Collected data
------------------------------------------------------------------------

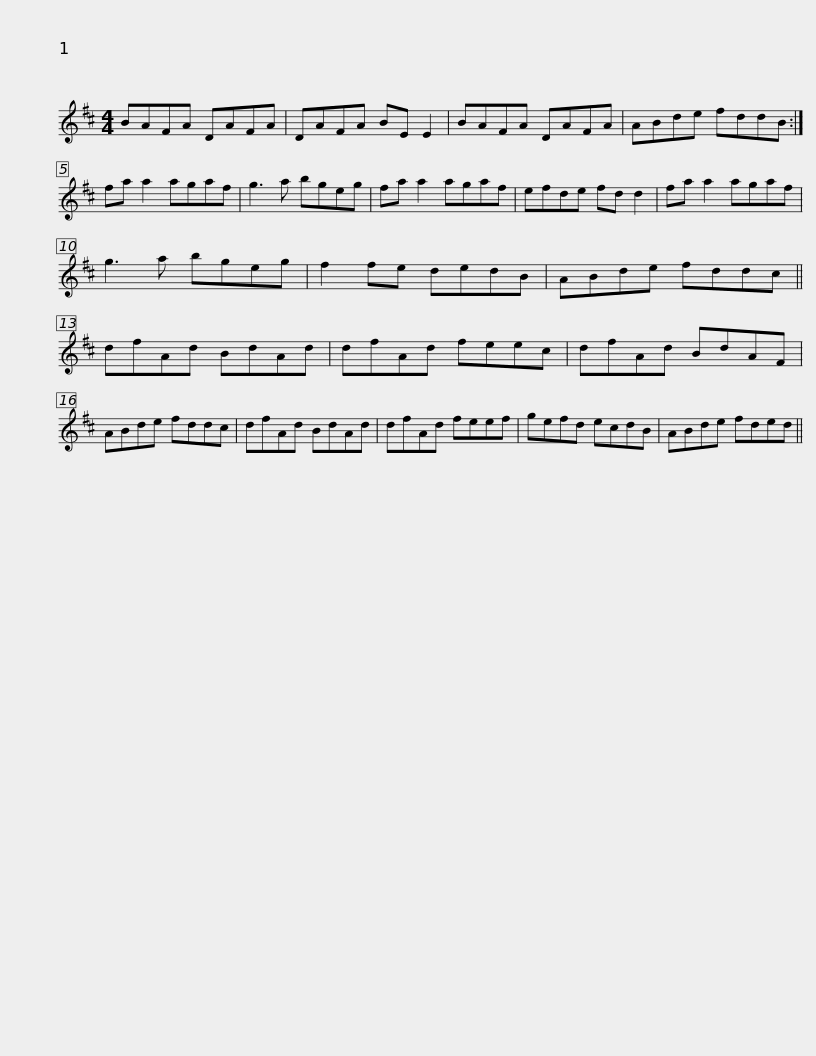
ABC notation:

X:1
L:1/8
M:4/4
I:linebreak $
K:D
V:1 treble
V:1
 BAFA DAFA | DAFA BE E2 | BAFA DAFA | ABde fddB :| fa a2 agaf |$ %5
 g3 a bgeg | fa a2 agaf | efde fd d2 | fa a2 agaf | g3 a bgeg | %10
 f2 fe dedB |$ ABde fddc || dfAd BdAd | dfAd feec | dfAd BdAF | %15
 ABde fddc |$ dfAd BdAd | dfAd feef | gefd ecdB | ABde fded || %20
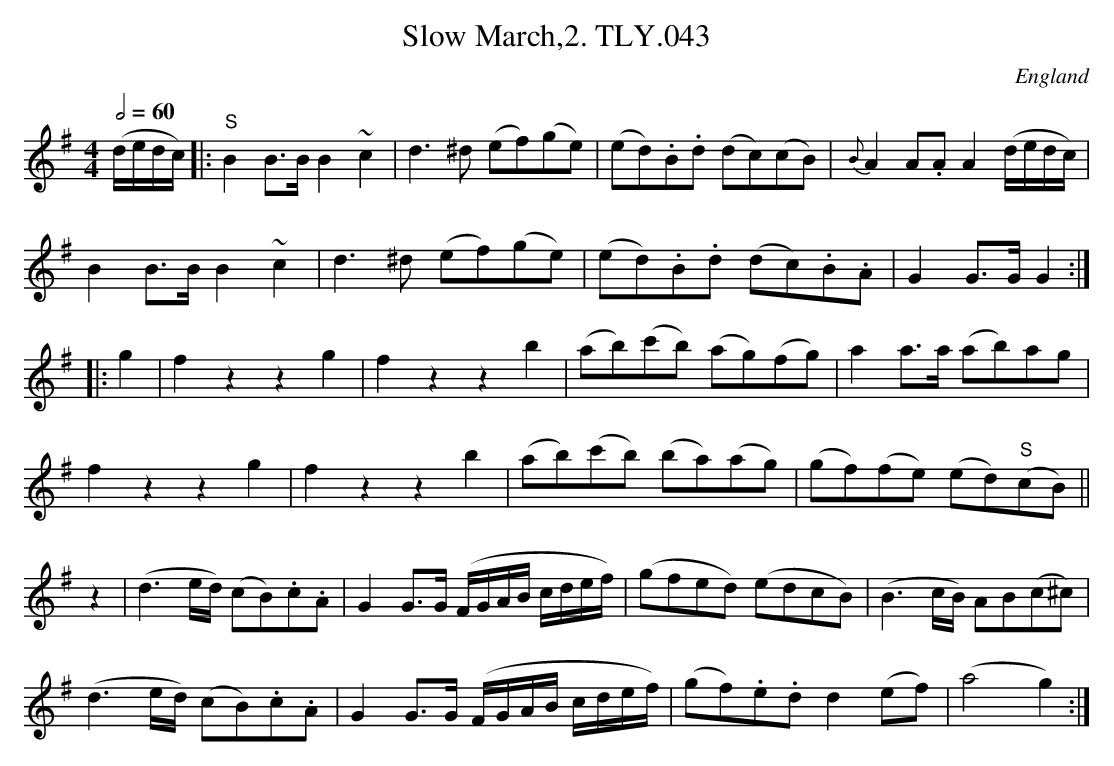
X:1
T:Slow March,2. TLY.043
M:4/4
L:1/8
Q:1/2=60
O:England
K:G major
(d/e/d/c/)|:"S"B2 B>B B2 ~c2|d3 ^d (ef)(ge)|\
(ed).B.d (dc)(cB)|{B}A2A.A A2 (d/e/d/c/)|!
B2 B>B B2 ~c2|d3 ^d (ef)(ge)|(ed).B.d (dc).B.A|G2 G>G G2:|!
|:g2|f2 z2 z2 g2|f2 z2 z2 b2|(ab)(c'b) (ag)(fg)| a2 a>a (ab)ag|!
f2 z2 z2 g2|f2 z2 z2 b2|(ab)(c'b) (ba)(ag)|\
(gf)(fe) (ed)"S"(cB)||!
z2|(d3e/d/) (cB).c.A| G2 G>G (F/G/A/B/ c/d/e/f/)|\
(gfed) (edcB)| (B3c/B/) AB(c^c)|!
(d3e/d/) (cB).c.A| G2 G>G (F/G/A/B/ c/d/e/f/)|\
(gf).e.d d2 (ef)|(a4g2):|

------------------------------------------------------------------------

> [Written instruction]
In the listing above, change every "4/4" to "2/2" and leave everything else unchanged. Write out the text lines again, omitting the pictures.

> [Task solution]
ABC notation:

X:1
L:1/8
M:2/2
I:linebreak $
K:D
V:1 treble
V:1
 BAFA DAFA | DAFA BE E2 | BAFA DAFA | ABde fddB :| fa a2 agaf |$ %5
 g3 a bgeg | fa a2 agaf | efde fd d2 | fa a2 agaf | g3 a bgeg | %10
 f2 fe dedB |$ ABde fddc || dfAd BdAd | dfAd feec | dfAd BdAF | %15
 ABde fddc |$ dfAd BdAd | dfAd feef | gefd ecdB | ABde fded || %20
X:1
T:Slow March,2. TLY.043
M:2/2
L:1/8
Q:1/2=60
O:England
K:G major
(d/e/d/c/)|:"S"B2 B>B B2 ~c2|d3 ^d (ef)(ge)|\
(ed).B.d (dc)(cB)|{B}A2A.A A2 (d/e/d/c/)|!
B2 B>B B2 ~c2|d3 ^d (ef)(ge)|(ed).B.d (dc).B.A|G2 G>G G2:|!
|:g2|f2 z2 z2 g2|f2 z2 z2 b2|(ab)(c'b) (ag)(fg)| a2 a>a (ab)ag|!
f2 z2 z2 g2|f2 z2 z2 b2|(ab)(c'b) (ba)(ag)|\
(gf)(fe) (ed)"S"(cB)||!
z2|(d3e/d/) (cB).c.A| G2 G>G (F/G/A/B/ c/d/e/f/)|\
(gfed) (edcB)| (B3c/B/) AB(c^c)|!
(d3e/d/) (cB).c.A| G2 G>G (F/G/A/B/ c/d/e/f/)|\
(gf).e.d d2 (ef)|(a4g2):|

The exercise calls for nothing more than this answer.